■ WORK REQUEST ■
Every line below that holds the string "Table" should be copied.

■ DATA PROVIDED ■
···

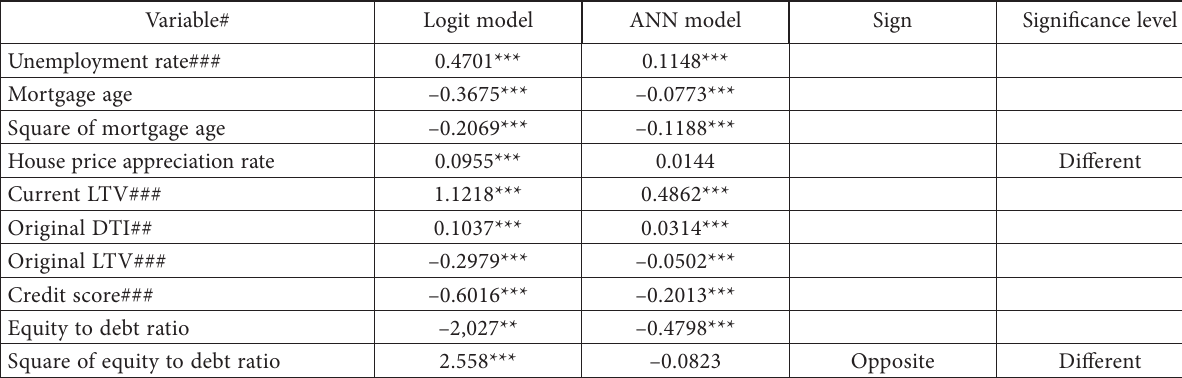
Table 4. Comparison of ME between logit regression and ANN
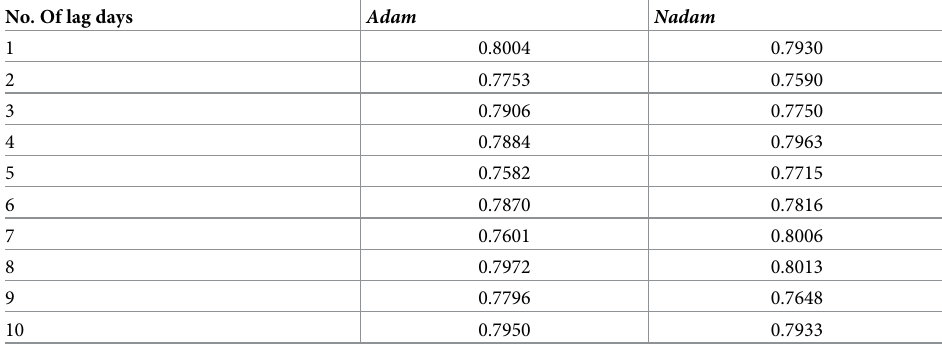
Table 5. R-squared values corresponding to lookback periods for Adam and Nadam optimizers. No. Of lag days Adam Nadam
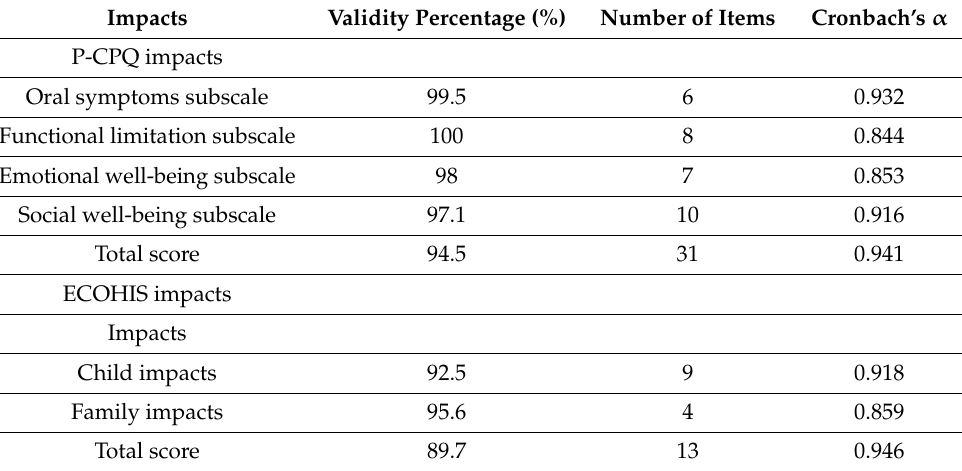
Table 7. Cronbach’s alpha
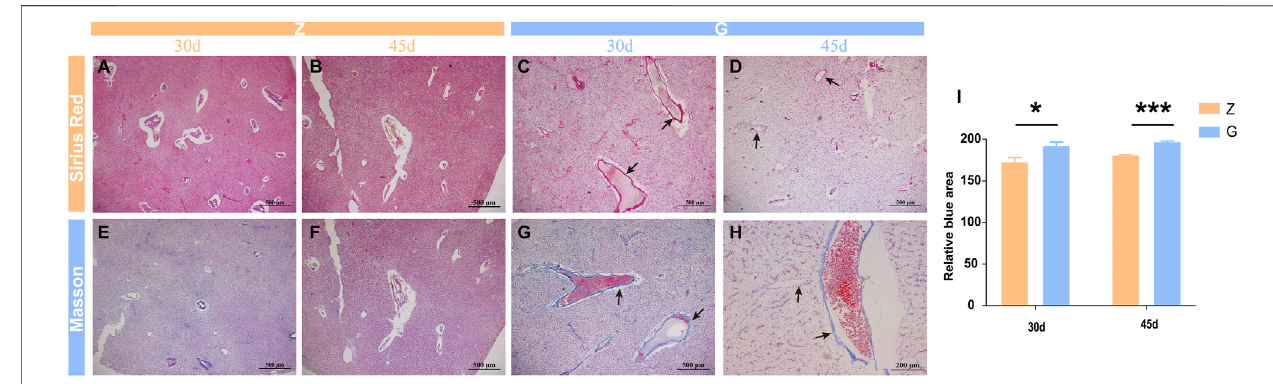
FIGURE 4 | Sirius red and Mosson staining in largemouth bass liver. (A – D) Sirius red staining fi broblasts stain red (arrow). (E – H) Mosson staining; fi broblasts stain light blue (arrow). (I) Relative quantitative analysis of Mosson staining (* p < 0.05, *** p <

···

■ OUTPUT FOR THIS EXERCISE ■
Table 4. Comparison of ME between logit regression and ANN
Table 5. R-squared values corresponding to lookback periods for Adam and Nadam optimizers. No. Of lag days Adam Nadam
Table 7. Cronbach’s alpha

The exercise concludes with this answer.